When I'm walking along holding my thumb so tightly inside my fist that it aches, I'm stimming. It's the most frequent way I stim. Sometimes I have to do that to relax enough to fall asleep at night. It's like a tiny hug for your thumb. And if I'm walking along the street hugging my thumb because urban streets are overwhelming, you probably won't notice, unless you're really observant. I don't 'look autistic,' but there I am, out in public, subverting your expectations with my secret stims. I don't look autistic, but there I am.

Friday 1 February 2019

The Repeat Prescription


It’s one of those days where I wake feeling so low, so anxious, I feel dizzy. The feeling of it is like a poisonous flower blooming in my chest, somewhere just under my ribs, pushing up into my throat. Everything is hard. Decisions are hard. I leave lights off because the decision to press the switch is too much. I go into my routine, put the coffee on the stove, start to make my lunch. Although I’ve been awake for an hour it’s been impossible to get out of bed until now. Now I’m up, I’m clumsy and things spill. I forget which spices I always put in my lunch. I forget where I am in the process, and find myself staring into an open cupboard when I’ve already got the bowl I need.

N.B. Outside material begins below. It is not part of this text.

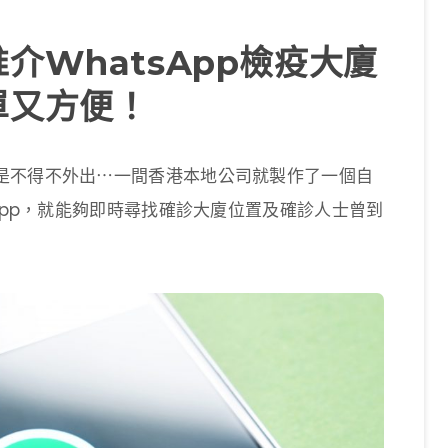
介WhatsApp檢疫大廈
單又方便！
是不得不外出⋯一間香港本地公司就製作了一個自
App，就能夠即時尋找確診大廈位置及確診人士曾到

The cover of one of my books*
I have three antidepressant pills left. I should have organised my repeat prescription a week ago. But that’s another mountain to climb. You’re not allowed to phone the doctor for repeat prescriptions. But I live five miles away from the surgery, I don’t drive, the bus is a mile and a half away, infrequent, and a whole social challenge of its own. I could post my prescription, but the post box is further away than the bus. The post office to buy the stamp is further still. And I haven’t mentioned the problems I have with posting things. It’s some kind of autistic issue. An executive function issue, the crippling problem with communication. That old thing. But I can’t phone for the prescription because even if I explain that I am autistic, I have problems with executive function, I don’t drive, it won’t be enough. Explaining will be excruciating; and I’d have to explain every time I phoned. Using the phone is an excruciating experience in itself.

I have three days of antidepressants left, and yet again I’m going to have to rely on a family member with their own crippling problems to sort it out for me; to physically drop off the prescription and then pick it up in a few days. I’m going to run out of tablets. I’ll feel this crush of anxiety and depression even more strongly, and sorting out the problem will become even harder. Taking the walks which help me feel less depressed will be harder. It will be harder to make the decision to get out of bed, to switch on a light, to speak, let alone to organise the impossible task of getting the prescription I need.

This is being an autistic adult, a woman with a Masters degree, a writer of novels, a woman who is bringing up three beautiful children, who can be eloquent and persuasive and can turn her hand to many things. It is running out of antidepressants, because communication is so damn hard.


* re the photo. I don't have the wherewithal today to search for representative photos, creative commons rights, and so on. Nor to work out how to write this as a picture caption that doesn't mess up the formatting of the entire post. So this is the cover of one of my novels, instead. It's a good book. It's available on Amazon.